╭──
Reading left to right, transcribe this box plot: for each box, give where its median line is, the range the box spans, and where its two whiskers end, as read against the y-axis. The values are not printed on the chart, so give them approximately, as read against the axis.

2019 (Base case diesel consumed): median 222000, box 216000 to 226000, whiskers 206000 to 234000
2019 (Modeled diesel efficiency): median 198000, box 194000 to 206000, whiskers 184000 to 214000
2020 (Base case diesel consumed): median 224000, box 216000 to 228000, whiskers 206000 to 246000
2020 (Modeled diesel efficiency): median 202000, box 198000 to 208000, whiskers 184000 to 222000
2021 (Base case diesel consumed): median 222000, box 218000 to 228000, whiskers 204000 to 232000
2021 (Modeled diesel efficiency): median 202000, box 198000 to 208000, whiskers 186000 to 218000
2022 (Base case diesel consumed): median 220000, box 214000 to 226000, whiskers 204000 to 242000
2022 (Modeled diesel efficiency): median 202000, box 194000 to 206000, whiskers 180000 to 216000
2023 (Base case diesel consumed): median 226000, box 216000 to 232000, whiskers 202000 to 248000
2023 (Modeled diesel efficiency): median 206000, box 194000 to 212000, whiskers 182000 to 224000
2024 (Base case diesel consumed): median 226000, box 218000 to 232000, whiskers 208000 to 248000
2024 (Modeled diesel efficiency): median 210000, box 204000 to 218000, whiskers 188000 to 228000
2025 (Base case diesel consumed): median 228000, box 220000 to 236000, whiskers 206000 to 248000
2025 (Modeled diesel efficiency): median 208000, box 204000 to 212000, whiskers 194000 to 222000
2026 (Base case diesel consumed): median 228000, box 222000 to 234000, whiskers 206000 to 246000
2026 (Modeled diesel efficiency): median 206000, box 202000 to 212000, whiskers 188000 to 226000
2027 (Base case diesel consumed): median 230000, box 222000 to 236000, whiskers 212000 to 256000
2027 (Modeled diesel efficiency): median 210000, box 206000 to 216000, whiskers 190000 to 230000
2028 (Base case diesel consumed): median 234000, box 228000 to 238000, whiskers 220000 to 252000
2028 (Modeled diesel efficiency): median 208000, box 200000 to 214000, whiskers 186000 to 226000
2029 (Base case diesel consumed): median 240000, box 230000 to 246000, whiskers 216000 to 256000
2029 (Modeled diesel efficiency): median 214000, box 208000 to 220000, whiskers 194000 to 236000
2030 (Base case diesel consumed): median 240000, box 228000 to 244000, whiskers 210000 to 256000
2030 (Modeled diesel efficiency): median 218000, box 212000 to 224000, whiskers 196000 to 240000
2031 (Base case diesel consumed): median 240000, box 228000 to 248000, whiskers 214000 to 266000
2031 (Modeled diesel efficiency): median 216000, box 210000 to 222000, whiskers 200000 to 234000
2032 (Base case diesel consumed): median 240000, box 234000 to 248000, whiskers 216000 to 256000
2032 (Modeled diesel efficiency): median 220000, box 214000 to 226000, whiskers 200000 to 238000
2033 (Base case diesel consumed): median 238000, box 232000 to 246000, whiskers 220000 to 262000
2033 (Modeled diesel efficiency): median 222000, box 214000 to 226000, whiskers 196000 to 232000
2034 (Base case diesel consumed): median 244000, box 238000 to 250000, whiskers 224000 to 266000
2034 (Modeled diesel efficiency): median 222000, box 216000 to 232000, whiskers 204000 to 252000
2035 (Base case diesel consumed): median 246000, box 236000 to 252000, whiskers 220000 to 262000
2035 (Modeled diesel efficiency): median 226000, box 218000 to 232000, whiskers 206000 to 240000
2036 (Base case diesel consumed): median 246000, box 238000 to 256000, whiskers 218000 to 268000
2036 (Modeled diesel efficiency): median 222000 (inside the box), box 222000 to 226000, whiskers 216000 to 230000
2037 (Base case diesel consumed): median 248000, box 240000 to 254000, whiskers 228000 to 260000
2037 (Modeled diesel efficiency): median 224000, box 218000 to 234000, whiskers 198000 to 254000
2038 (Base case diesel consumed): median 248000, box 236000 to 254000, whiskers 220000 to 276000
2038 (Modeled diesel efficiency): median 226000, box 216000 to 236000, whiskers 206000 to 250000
╰──
- _Exercise objective_
Please gather every line of the records above that contains the word "plot", and treat uppercase and lowercase letters as different.

- _Your response_
Reading left to right, transcribe this box plot: for each box, give where its median line is, the range the box spans, and where its two whiskers end, as read against the y-axis. The values are not printed on the chart, so give them approximately, as read against the axis.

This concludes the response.